Visuellement, outre sa collection de guitares correspondant grosso modo à chaque couleur de l’arc-en-ciel, un deuxième rideau apparaîtra, représentant une tête de félin à deux doigts de croquer la belle qui avait l’air de s’en rapprocher. Mais elle finira par se retrouver en bord de scène pour un hyper efficace « Birth In Reverse ».

À peine le temps d’échanger quelques impressions avec les premiers rangs que l’artiste débarquait déjà pour la seconde moitié du spectacle, consacrée à la présentation intégrale de « Masseduction », screené de la première à la dernière plage. Elle a profité du break pour enfiler un autre costume, plus sobre mais tout aussi court, dans les tons métalliques et échancré à hauteur de la poitrine. Sans oublier le souci du détail puisque même ses bottillons reflétaient le light show.

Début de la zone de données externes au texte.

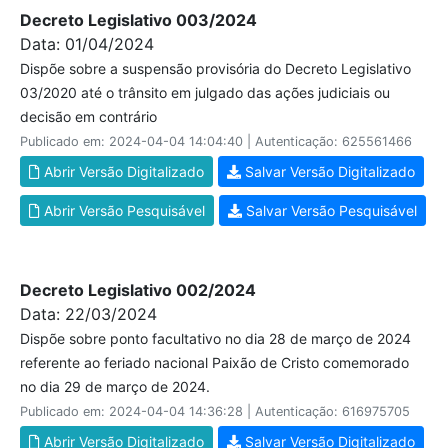
Decreto Legislativo 003/2024
Data: 01/04/2024
Dispõe sobre a suspensão provisória do Decreto Legislativo
03/2020 até o trânsito em julgado das ações judiciais ou
decisão em contrário
Publicado em: 2024-04-04 14:04:40 | Autenticação: 625561466
Abrir Versão Digitalizado
Salvar Versão Digitalizado
Abrir Versão Pesquisável
Salvar Versão Pesquisável
Decreto Legislativo 002/2024
Data: 22/03/2024
Dispõe sobre ponto facultativo no dia 28 de março de 2024
referente ao feriado nacional Paixão de Cristo comemorado
no dia 29 de março de 2024.
Publicado em: 2024-04-04 14:36:28 | Autenticação: 616975705
Abrir Versão Digitalizado
Salvar Versão Digitalizado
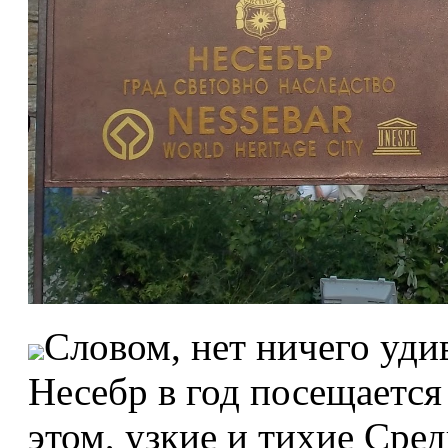
Словом, нет ничего уди
Несебр в год посещается
этом, узкие и тихие Сре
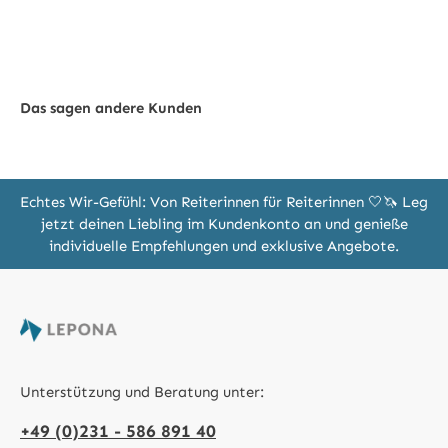
Das sagen andere Kunden
Echtes Wir-Gefühl: Von Reiterinnen für Reiterinnen 🤍🦄 Leg
jetzt deinen Liebling im Kundenkonto an und genieße
individuelle Empfehlungen und exklusive Angebote.
Unterstützung und Beratung unter:
+49 (0)231 - 586 891 40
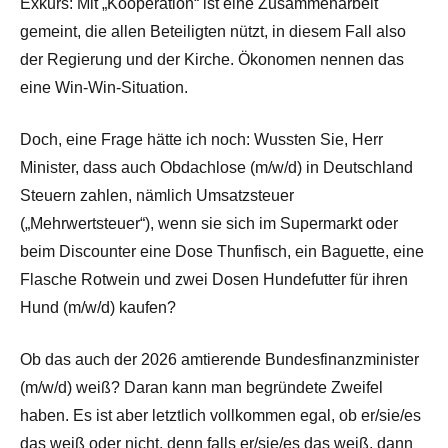
Exkurs: Mit „Kooperation“ ist eine Zusammenarbeit
gemeint, die allen Beteiligten nützt, in diesem Fall also
der Regierung und der Kirche. Ökonomen nennen das
eine Win-Win-Situation.
Doch, eine Frage hätte ich noch: Wussten Sie, Herr
Minister, dass auch Obdachlose (m/w/d) in Deutschland
Steuern zahlen, nämlich Umsatzsteuer
(„Mehrwertsteuer“), wenn sie sich im Supermarkt oder
beim Discounter eine Dose Thunfisch, ein Baguette, eine
Flasche Rotwein und zwei Dosen Hundefutter für ihren
Hund (m/w/d) kaufen?
Ob das auch der 2026 amtierende Bundesfinanzminister
(m/w/d) weiß? Daran kann man begründete Zweifel
haben. Es ist aber letztlich vollkommen egal, ob er/sie/es
das weiß oder nicht, denn falls er/sie/es das weiß, dann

Les deux malabars encagoulés avaient entre-temps installé un podium au centre de la scène ainsi que des pédales à effets que l’on ne se souvient pas avoir été ne fut-ce qu’effleurées, rajoutant un doute supplémentaire quant à l’orchestration de la soirée. Si sa guitare était bien branchée, on a tout de même l’impression que certains riffs faisaient partie des bandes préenregistrées, conférant un caractère karaoké géant (quoique professionnel) au concert. Parallèlement, le rideau félin a été remplacé par un écran géant sur lequel étaient diffusées des séquences mettant en scène la chanteuse dans des décors décalés à rendre jaloux les Pet Shop Boys et Barbie.

On l’a dit, cet album pousse encore un peu plus loin la métamorphose de la chanteuse, certains titres étant à deux doigts de déstabiliser les fans de la première heure (« Pills » et « Los Ageless » font franchement pop, « Savior » et « Young Lover » très r’n’b). Quant à la plage titulaire, elle renvoie au « Vogue » de Madonna, à l’époque où cette dernière était obnubilée par la mode. Coïncidence ?

En revanche, les titres plus posés, à l’instar de « Hang On Me » et du délicat « Happy Birthday, Johnny » s’apparenteront à des moments privilégiés. Mais que dire de ce magnifique « Smoking Section » en guise de final, interprété avec tellement d’émotion qu’il nous nouera la gorge. Au point que l’inscription « The End » qui le ponctuera sur l’écran géant sera à deux doigts de nous arracher des larmes.

On pourra bien entendu débattre sur le concept en le cataloguant de suicidaire, d’osé ou de narcissique. Toujours est-il qu’Annie Clark a eu le mérite de l’embrasser à pleine mains. Maintenant, rien n’égale de vrais musiciens, des chœurs humains et une présence chaleureuse. Ce sera peut-être pour les festivals l’an prochain.